A model for suppression of additions by Tdp1 nucleosidase activity. We suggest that Tdp1 acts directly on 3′ DNA ends during NHEJ. The nucleosidase activity of Tdp1 removes a single nucleoside, leaving a terminal 3′ phosphate. This blocks polymerization and ligation until the phosphate is removed. Complete repair of the double-strand break will require removal of the phosphate by Tpp1 or removal of the nucleotide phosphate by a nuclease activity such as Apn1. Polymerization is required to repair the gap generated by Tdp1 nucleosidase activity prior to ligation.

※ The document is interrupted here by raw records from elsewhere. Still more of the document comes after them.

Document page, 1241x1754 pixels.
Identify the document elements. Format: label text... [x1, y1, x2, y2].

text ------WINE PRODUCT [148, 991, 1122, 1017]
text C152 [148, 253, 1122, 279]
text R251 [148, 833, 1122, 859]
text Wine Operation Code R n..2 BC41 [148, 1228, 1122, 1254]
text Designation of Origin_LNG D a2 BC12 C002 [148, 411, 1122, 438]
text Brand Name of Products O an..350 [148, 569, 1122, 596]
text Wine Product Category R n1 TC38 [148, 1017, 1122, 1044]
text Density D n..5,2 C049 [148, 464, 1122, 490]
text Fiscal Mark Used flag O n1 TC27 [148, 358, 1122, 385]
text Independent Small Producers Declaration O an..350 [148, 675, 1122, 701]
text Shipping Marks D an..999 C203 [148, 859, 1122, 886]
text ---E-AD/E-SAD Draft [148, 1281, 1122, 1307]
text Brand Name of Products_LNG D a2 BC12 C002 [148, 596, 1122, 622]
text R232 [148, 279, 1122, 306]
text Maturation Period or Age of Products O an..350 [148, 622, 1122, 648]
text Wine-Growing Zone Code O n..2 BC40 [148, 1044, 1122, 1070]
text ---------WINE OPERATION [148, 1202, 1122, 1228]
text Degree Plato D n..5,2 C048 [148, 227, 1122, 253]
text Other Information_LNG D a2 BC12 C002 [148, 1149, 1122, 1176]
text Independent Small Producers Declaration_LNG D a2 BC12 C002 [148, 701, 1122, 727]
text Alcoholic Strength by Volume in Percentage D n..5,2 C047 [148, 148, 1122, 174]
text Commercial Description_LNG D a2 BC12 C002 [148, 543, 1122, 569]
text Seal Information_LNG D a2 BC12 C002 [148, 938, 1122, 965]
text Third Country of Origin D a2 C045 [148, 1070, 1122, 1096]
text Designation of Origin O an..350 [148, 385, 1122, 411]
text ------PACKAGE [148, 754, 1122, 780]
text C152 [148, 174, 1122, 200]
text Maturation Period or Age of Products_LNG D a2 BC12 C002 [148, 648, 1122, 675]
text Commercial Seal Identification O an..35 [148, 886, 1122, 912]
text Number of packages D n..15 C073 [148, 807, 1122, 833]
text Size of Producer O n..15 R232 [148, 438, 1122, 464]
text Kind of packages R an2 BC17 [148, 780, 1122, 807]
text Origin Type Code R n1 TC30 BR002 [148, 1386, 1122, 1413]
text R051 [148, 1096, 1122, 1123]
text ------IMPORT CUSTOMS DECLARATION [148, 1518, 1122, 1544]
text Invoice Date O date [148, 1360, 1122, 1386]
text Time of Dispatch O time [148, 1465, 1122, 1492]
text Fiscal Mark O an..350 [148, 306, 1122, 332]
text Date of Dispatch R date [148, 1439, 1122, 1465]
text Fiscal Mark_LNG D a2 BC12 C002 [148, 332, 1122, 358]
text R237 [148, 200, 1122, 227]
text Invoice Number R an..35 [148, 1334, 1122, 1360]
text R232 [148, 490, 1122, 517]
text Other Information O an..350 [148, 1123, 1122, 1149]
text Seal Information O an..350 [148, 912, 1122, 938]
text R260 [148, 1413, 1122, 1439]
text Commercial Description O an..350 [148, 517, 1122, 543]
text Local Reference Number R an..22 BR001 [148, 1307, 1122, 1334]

Recent results suggest that polymerase activity is required for efficient sealing of cohesive ends with 5′ extensions (33), supporting the hypothesis that some nucleotides are removed during the repair of DNA with cohesive ends. When Tdp1 activity is absent, DNA polymerases can extend a primed template, leading to nucleotide insertions. The simplest hypothesis based on our results is that the insertions result from additions by Pol4p.